Notes on “A framework and methodology for studying the causes of software errors in programming systems”

June 27, 2009

“A framework and methodology for studying the causes of software errors in programming systems”: Andrew Ko and Brad Myers.

Six part paper. Expanded version of Ko 2003. 40+ pages.

Section 1: Software errors are common and expensive. Existing tools for describing programming system error-proneness are inadequate.

Section 2: Classifications of programming difficulties

Four salient aspects of software errors:

  1. Surface Qualities: Notational issues
  2. Cognitive Cause: Forgetting, misunderstanding, not knowing, etc.
  3. Programming Activity: Specification, algorithm design, etc.
  4. Type of Action leading to the error: Creating code, reusing code, modifying specifications or code, designing, etc.

James Reason’s Human Error gives a systemic view of failures and a catalog of common cognition failures.

A system has several layers, each with its own defenses. An error in one can lie dormant until it interacts with errors in other layers.

In software engineering, the layers could be viewed as:

  • Specifications (Ambiguous, incomplete, incorrect)
  • Programmer (Knowledge, attention, expertise)
  • Programming System (Compiler errors, static checkers, syntax highlighting, assertions, etc.)
  • Program (Software errors, possibly predisposed by one of the previous layers.)

An error at the programmer layer is called a cognitive breakdown.

Three types of cognitive activity:

  1. Skill-based activity: Routine actions. Doesn’t really require much attention. E.g. Opening a file. Fails due to inattention breakdowns (e.g. strong, wrong habit kicks in, routine action interrupted but not resumed.) or overattention
  2. Rule-based activity: Learned expertise. Fails because of broken rules or wrong rule choice. e.g. in C, to map an action on an array, use a for loop.
  3. Knowledge-based activity: Conscious, deliberate problem-solving. Fails due to cognitive limitations and biases inherent in cognition. e.g. satisficing incorrectly, confirmation bias + overconfidence.

Section 3: Framework

Programmers have three types of activities: Specification, Implementation, Runtime

Six actions: Design, create, reuse, modify, understand, explore

Three breakdowns: Skill, Rule, Knowledge

Cognitive breakdown has four parts:

(What kind of breakdown) during (what action) through (what interface) on (what information).
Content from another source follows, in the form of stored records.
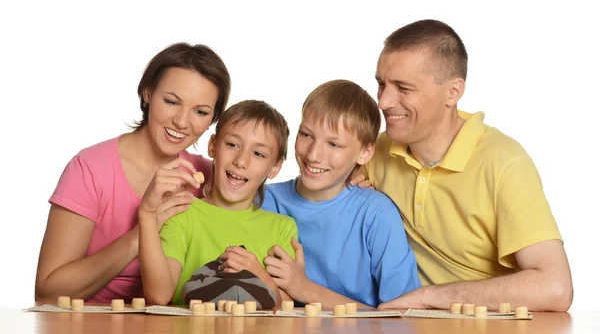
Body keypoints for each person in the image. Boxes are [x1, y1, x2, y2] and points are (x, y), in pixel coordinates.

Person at [361, 19, 573, 311]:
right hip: (406, 325)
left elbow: (555, 287)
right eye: (381, 84)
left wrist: (431, 297)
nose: (383, 102)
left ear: (453, 92)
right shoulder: (375, 151)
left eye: (404, 88)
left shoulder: (504, 162)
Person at [35, 43, 231, 303]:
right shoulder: (90, 169)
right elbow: (48, 292)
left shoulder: (207, 176)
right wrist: (142, 232)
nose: (182, 122)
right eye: (172, 101)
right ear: (147, 92)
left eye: (201, 112)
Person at [261, 80, 421, 309]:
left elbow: (402, 316)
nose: (314, 155)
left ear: (365, 153)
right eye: (306, 134)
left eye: (334, 144)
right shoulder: (265, 200)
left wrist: (305, 289)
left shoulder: (377, 215)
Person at [138, 100, 298, 307]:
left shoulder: (282, 228)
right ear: (213, 146)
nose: (241, 161)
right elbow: (159, 296)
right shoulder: (183, 211)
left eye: (258, 153)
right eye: (232, 144)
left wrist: (258, 273)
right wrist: (147, 215)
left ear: (275, 167)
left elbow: (282, 307)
Chains of cognitive breakdowns lead to software errors.

Section 4: Empirical methodology for using the framework to study a programming system’s error-proneness

  1. Design a programming task
  2. Observe using think-aloud
  3. Work backward from software error to causes
  4. Analyze chains of breakdowns for patterns and relationships

Section 5: Case study of using framework on Alice

40 hours of analysis on 15 hours of video.

Most errors caused by incorrect boolean conditions, copy-paste with references offscreen. It seems fairly straightforward to map errors through the framework.

Section 6: Discussion

The framework allows empirical comparisons. The methodology is limited in that it requires a lot of work, it may be difficult to learn, and its replicability has not been tested.